Hi CJ, are you familiar with Notice.co. We are the #1 private market data platform and price 1,000+ private companies in real time, publish trades, orders, financings, valuations, mutual fund marks and waterfall exit values, and offer best-in class tools including historical daily values of every share class. Nobody else even attempts to do this, including Carta. We are NOT a marketplace, therefore we have no conflicts of interest with independent brokers and companies that provide us data. Our CEO Founder Tyson Hendricksen is a private market broker and serial tech entrepreneur and would be happy to speak with you on your podcast. Forbes for example relies on Notice data to value the private investment portfolios of the Forbes 400. We are very good at what we do which is providing data and tools that empower investors, and we do not dis-intermediate them and use their data without their consent as you describe others doing. We do help connect investors with brokers using FINRA-compliant messaging, but we take NO FEES OR COMMISSIONS on any trades that occur as a result of those connections. I highly recommend you look into what we are doing. Please contact me at chuck@notice.co if you are interested in learning more.
CJ - nice real-time analysis here as this unfolds. Question for you, can you expand on "And even worse, it could cause an unsolicited domino effect of employees and investors looking to sell at a bad time for the company."
If an early angel wants to sell and get liquid as their may investment may have 10x'd at current prices can you frame why it's a bad time for the company? Is it a negative datapoint if lower than the previous round price that will materially affect fundraising efforts? What's the reasoning?
I understand the logic and have seen the board transaction blocks firsthand in this environment but I'm unclear of the implication. If an angel liquidates a relatively small position for lets say $250,000 of gains at a price that is 40% discount to the last round, is that one person taking profits a major signal that the company can't overcome in the fundraise? Does it automatically reset the market price for everyone?
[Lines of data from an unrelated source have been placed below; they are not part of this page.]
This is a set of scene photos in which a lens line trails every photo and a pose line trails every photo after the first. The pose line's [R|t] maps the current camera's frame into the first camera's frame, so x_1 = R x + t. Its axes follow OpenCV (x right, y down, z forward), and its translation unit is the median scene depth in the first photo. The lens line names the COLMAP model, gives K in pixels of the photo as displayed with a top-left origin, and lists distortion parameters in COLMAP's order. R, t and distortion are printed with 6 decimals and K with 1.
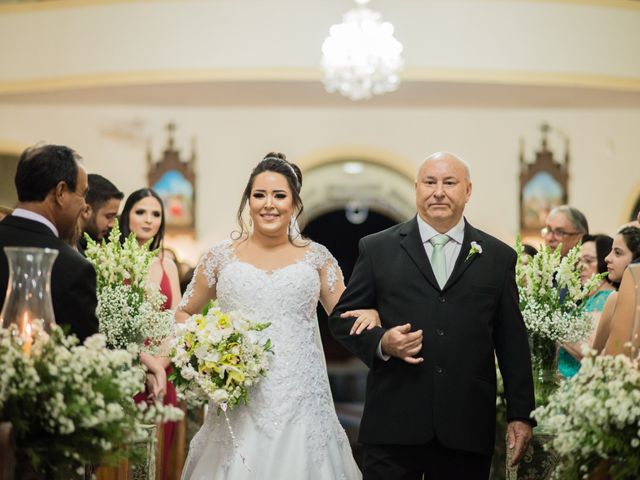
lens RADIAL K [[1921.8, 0, 289.3], [0, 1921.8, 240.2], [0, 0, 1]] dist [-0.176424, 12.116912]
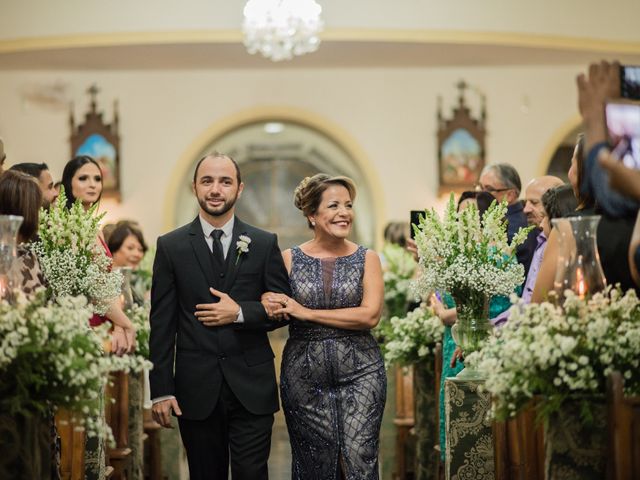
lens RADIAL K [[1946.9, 0, 268.3], [0, 1946.9, 261.5], [0, 0, 1]] dist [0.191867, -0.092224]
pose [[0.999154, -0.021396, 0.035131, -0.016480], [0.020244, 0.999256, 0.032820, -0.002258], [-0.035807, -0.032081, 0.998844, -0.067517]]
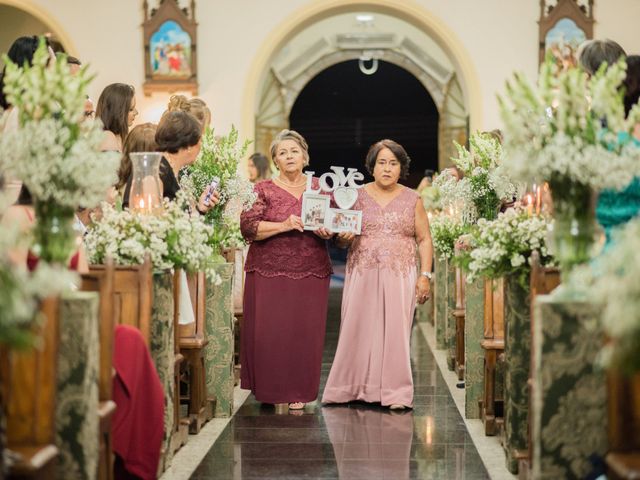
lens RADIAL K [[1805.1, 0, 320.3], [0, 1805.1, 285.2], [0, 0, 1]] dist [0.070515, 0.383550]
pose [[0.999963, -0.008544, 0.000146, 0.024709], [0.008491, 0.995395, 0.095485, 0.020896], [-0.000961, -0.095480, 0.995431, 0.244050]]
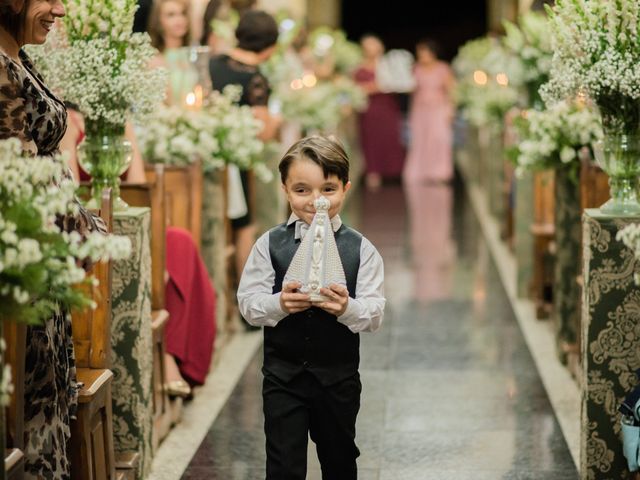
lens RADIAL K [[1805.1, 0, 320.3], [0, 1805.1, 285.2], [0, 0, 1]] dist [0.070515, 0.383550]
pose [[0.999457, -0.014671, -0.029518, 0.026115], [0.020016, 0.981609, 0.189852, -0.016864], [0.026190, -0.190340, 0.981369, 0.243870]]
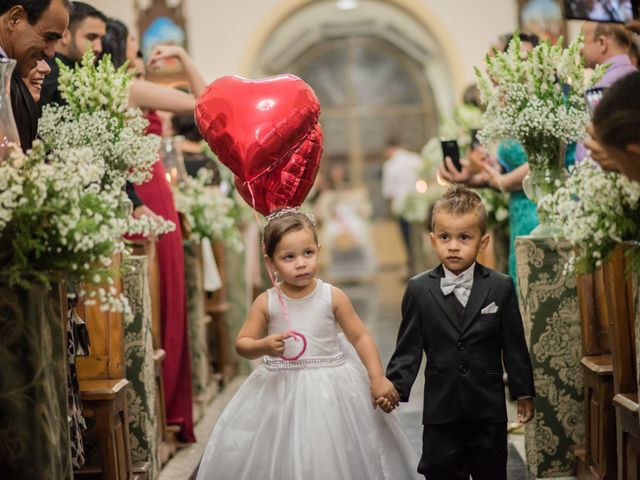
lens RADIAL K [[1864.3, 0, 272.3], [0, 1864.3, 251.3], [0, 0, 1]] dist [0.183849, -0.400534]
pose [[0.997392, -0.069825, -0.018258, 0.009738], [0.071037, 0.994468, 0.077376, 0.026949], [0.012754, -0.078472, 0.996835, 0.076844]]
Hi CJ, are you familiar with Notice.co. We are the #1 private market data platform and price 1,000+ private companies in real time, publish trades, orders, financings, valuations, mutual fund marks and waterfall exit values, and offer best-in class tools including historical daily values of every share class. Nobody else even attempts to do this, including Carta. We are NOT a marketplace, therefore we have no conflicts of interest with independent brokers and companies that provide us data. Our CEO Founder Tyson Hendricksen is a private market broker and serial tech entrepreneur and would be happy to speak with you on your podcast. Forbes for example relies on Notice data to value the private investment portfolios of the Forbes 400. We are very good at what we do which is providing data and tools that empower investors, and we do not dis-intermediate them and use their data without their consent as you describe others doing. We do help connect investors with brokers using FINRA-compliant messaging, but we take NO FEES OR COMMISSIONS on any trades that occur as a result of those connections. I highly recommend you look into what we are doing. Please contact me at chuck@notice.co if you are interested in learning more.
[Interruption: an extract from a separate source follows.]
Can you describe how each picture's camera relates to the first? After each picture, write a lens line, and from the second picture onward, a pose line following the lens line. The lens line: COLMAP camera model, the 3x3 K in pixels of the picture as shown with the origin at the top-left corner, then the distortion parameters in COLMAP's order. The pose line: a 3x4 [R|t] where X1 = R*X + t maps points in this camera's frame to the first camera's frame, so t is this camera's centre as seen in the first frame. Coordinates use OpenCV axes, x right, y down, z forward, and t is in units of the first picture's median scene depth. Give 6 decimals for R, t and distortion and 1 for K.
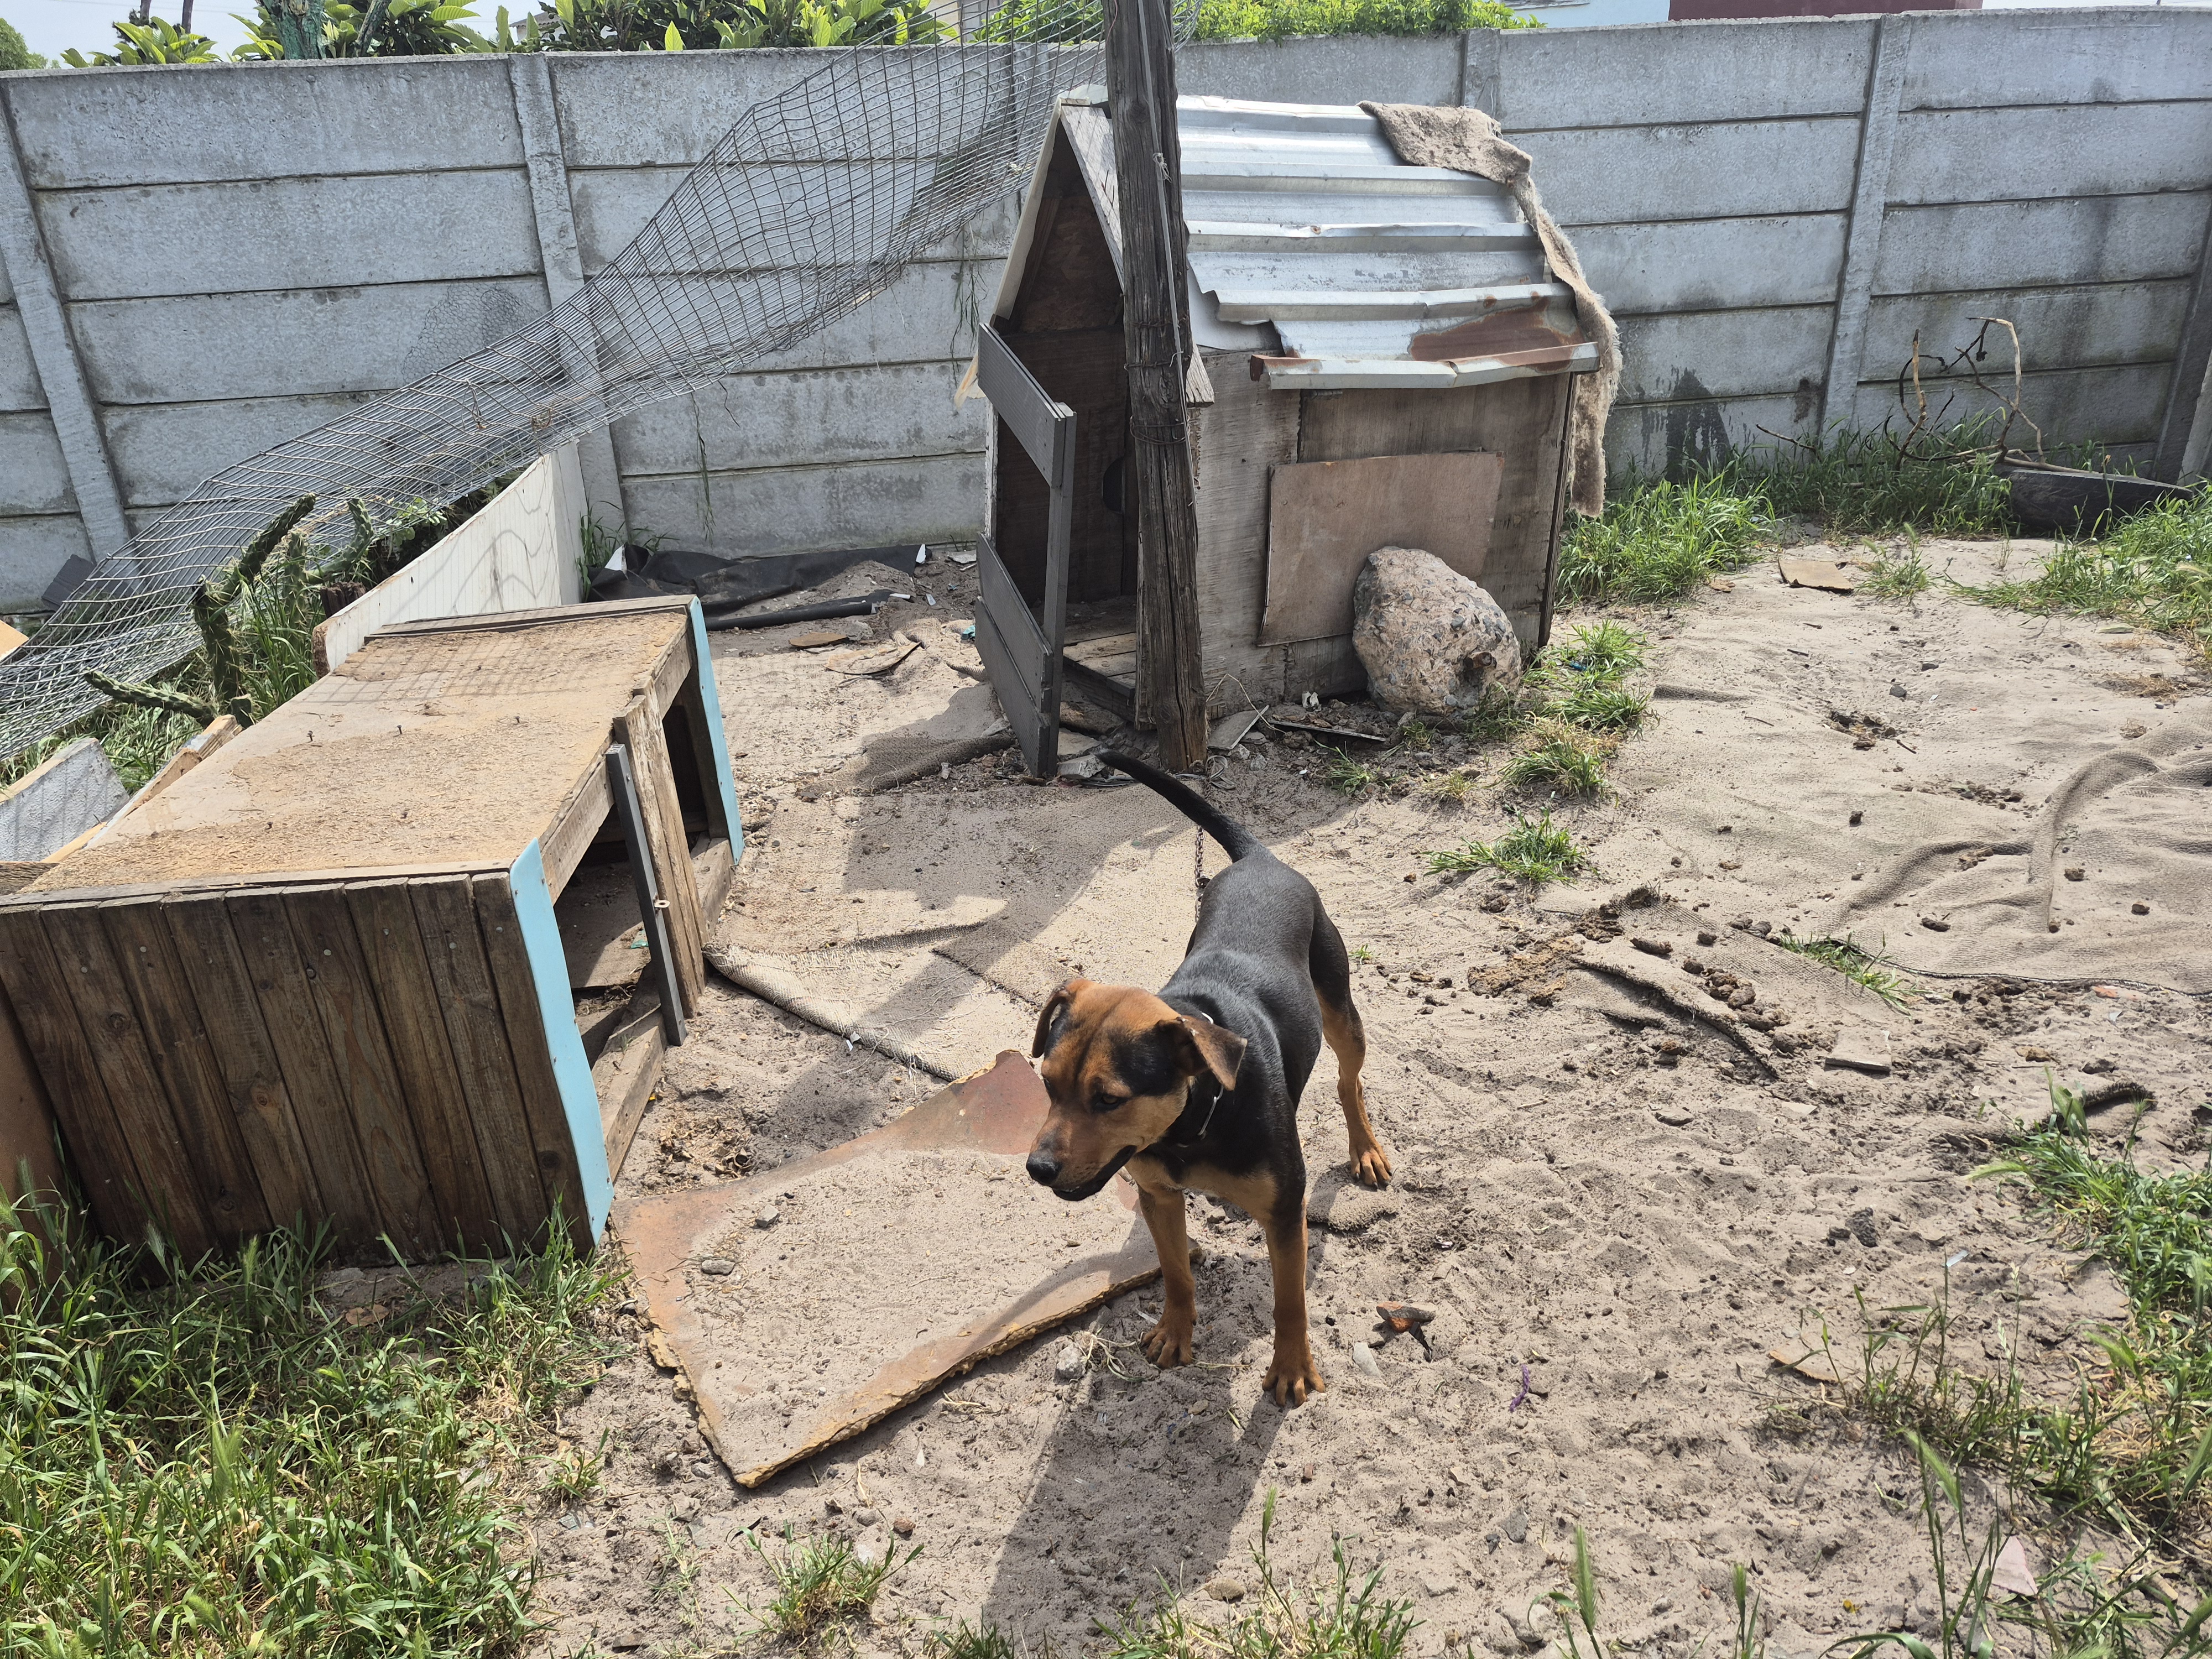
lens RADIAL K [[1604.8, 0, 1071.7], [0, 1604.8, 848.4], [0, 0, 1]] dist [0.062527, -0.076906]
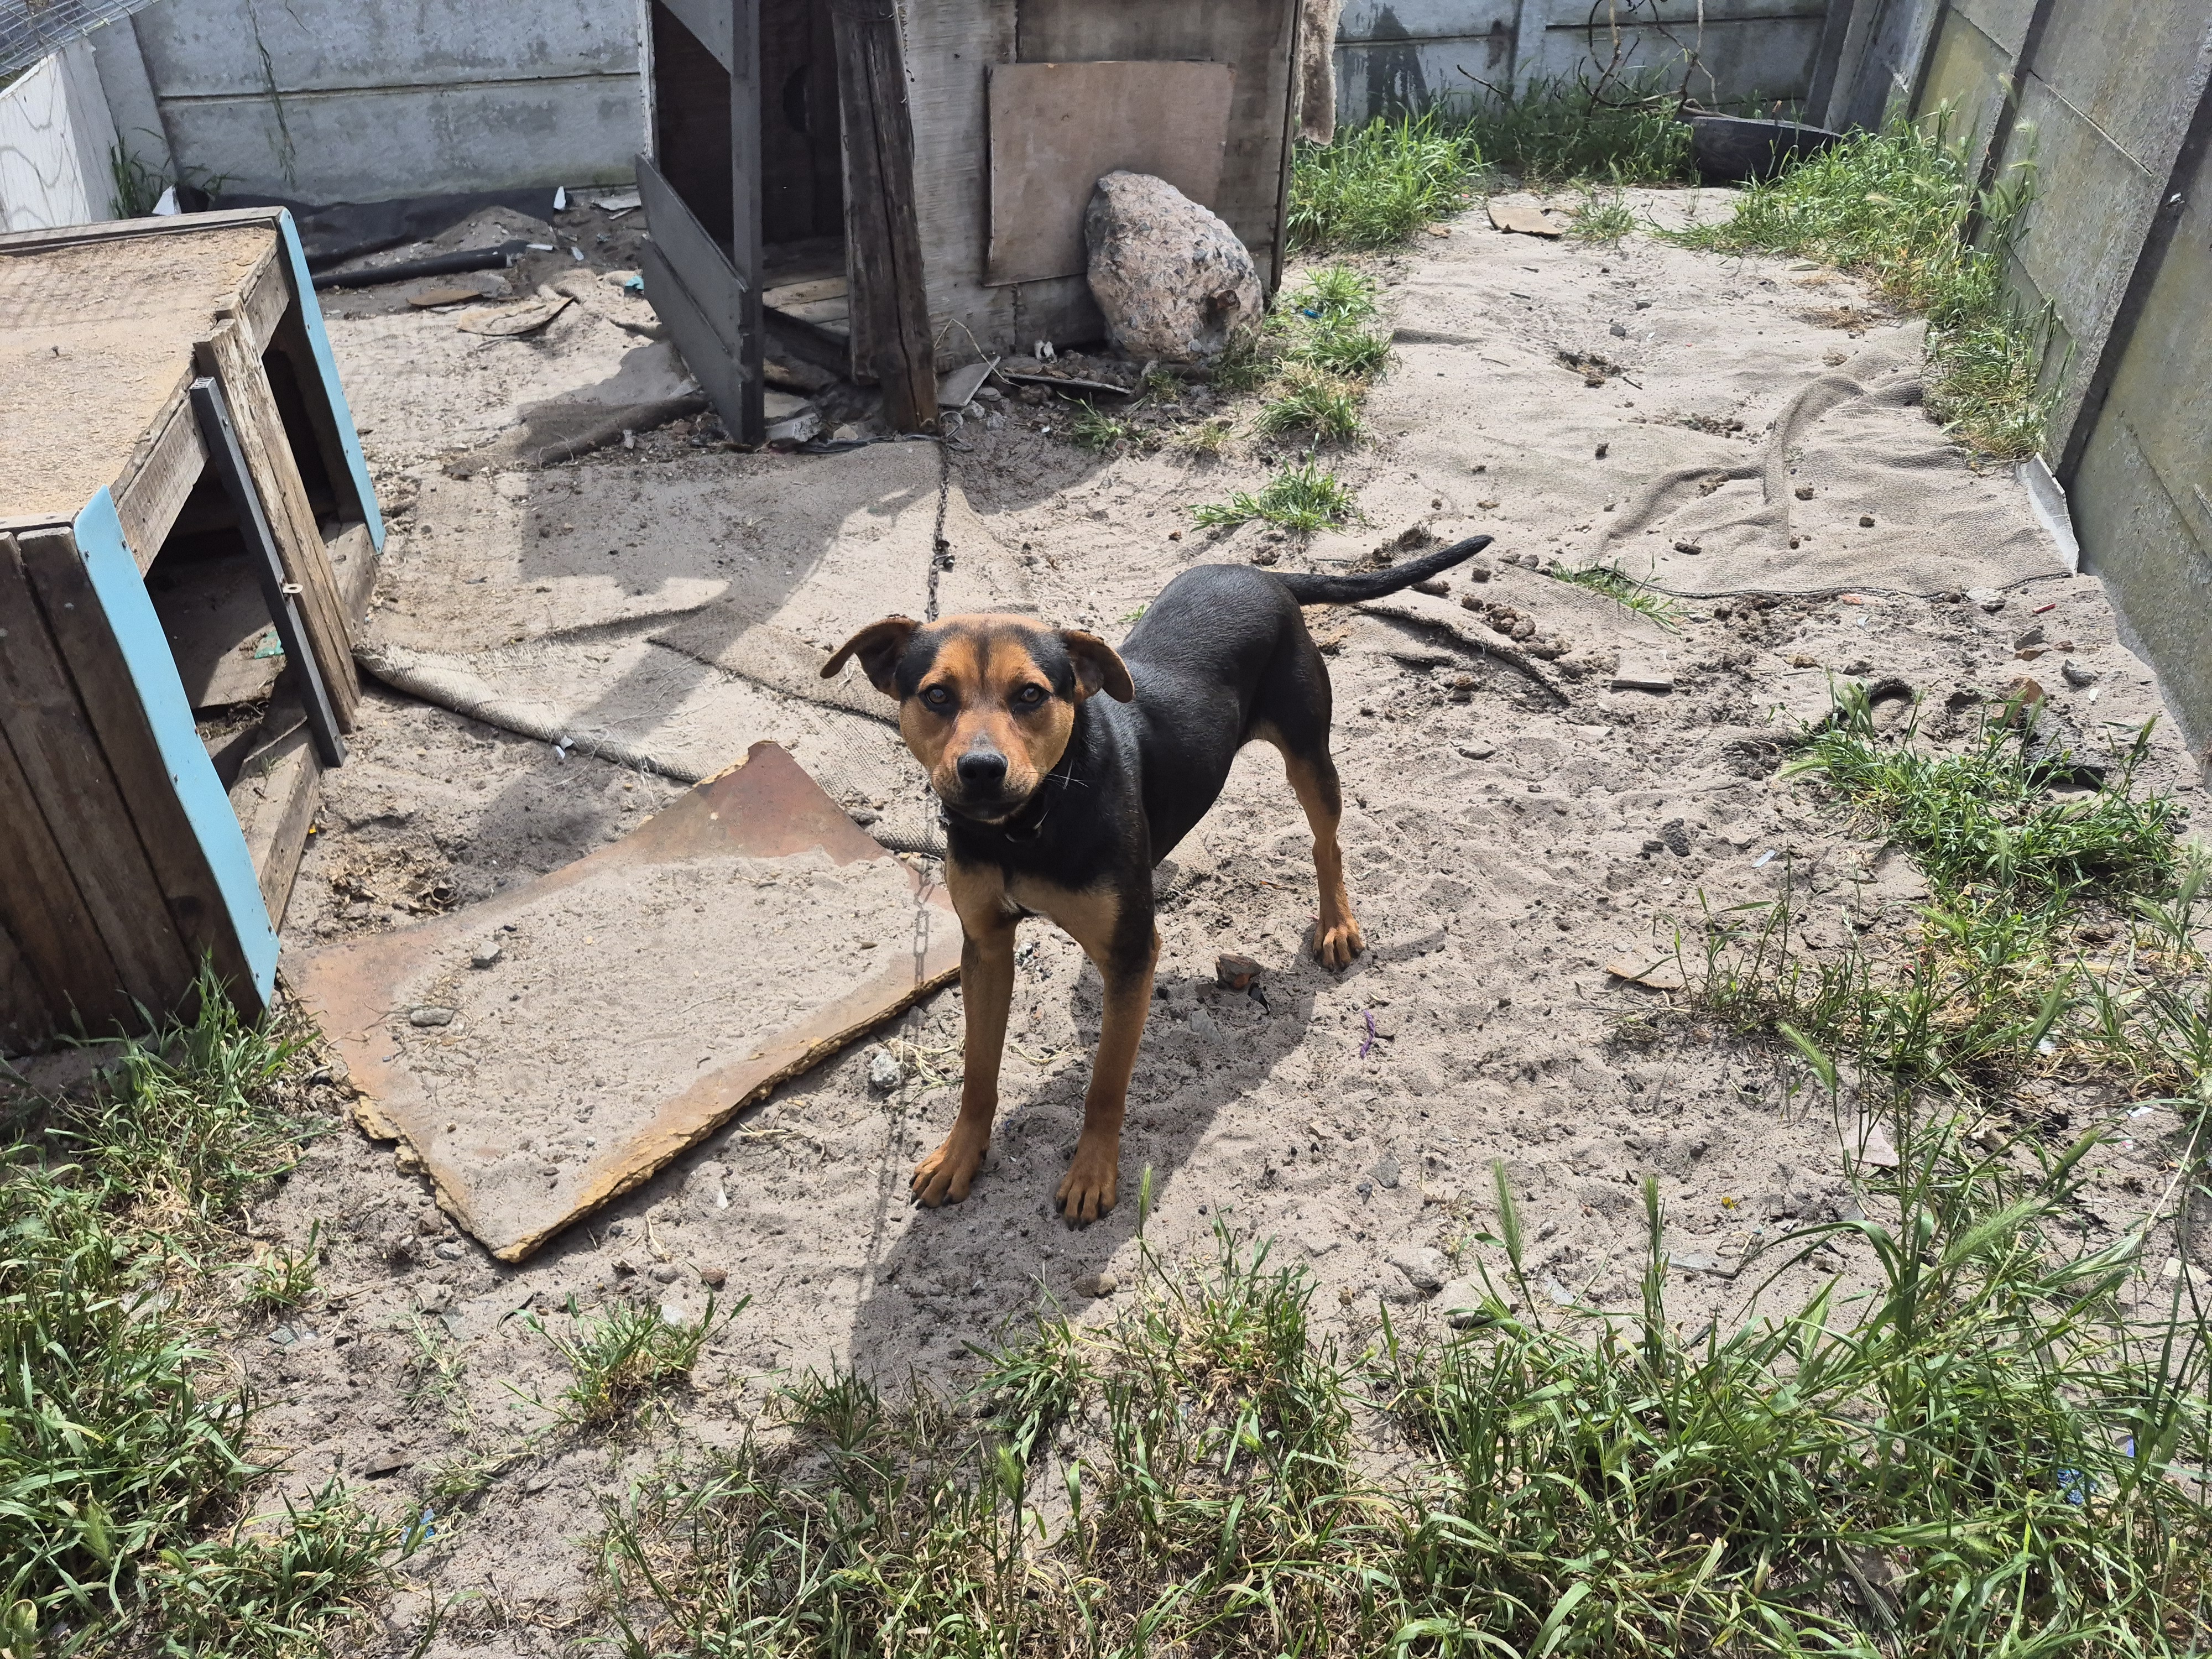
lens RADIAL K [[1604.8, 0, 1157.0], [0, 1604.8, 809.4], [0, 0, 1]] dist [0.062527, -0.076906]
pose [[0.967340, -0.086842, 0.238142, -0.037375], [0.050807, 0.986844, 0.153488, 0.035488], [-0.248338, -0.136376, 0.959026, 0.098615]]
+1 to this - Chuck I found your platform two weeks through someone I trust. It's one of the 50 tabs I have on my Mac everyday.
Thank you Ray! We appreciate that very much!
CJ - nice real-time analysis here as this unfolds. Question for you, can you expand on "And even worse, it could cause an unsolicited domino effect of employees and investors looking to sell at a bad time for the company."
If an early angel wants to sell and get liquid as their may investment may have 10x'd at current prices can you frame why it's a bad time for the company? Is it a negative datapoint if lower than the previous round price that will materially affect fundraising efforts? What's the reasoning?
Great question - what you outlined is the opportunistic case.
What happens if people are trying to offload as the market goes down?
A lot of boards will not approve secondary transactions right now because they are at prices below their last round, or even last 409a.
I understand the logic and have seen the board transaction blocks firsthand in this environment but I'm unclear of the implication. If an angel liquidates a relatively small position for lets say $250,000 of gains at a price that is 40% discount to the last round, is that one person taking profits a major signal that the company can't overcome in the fundraise? Does it automatically reset the market price for everyone?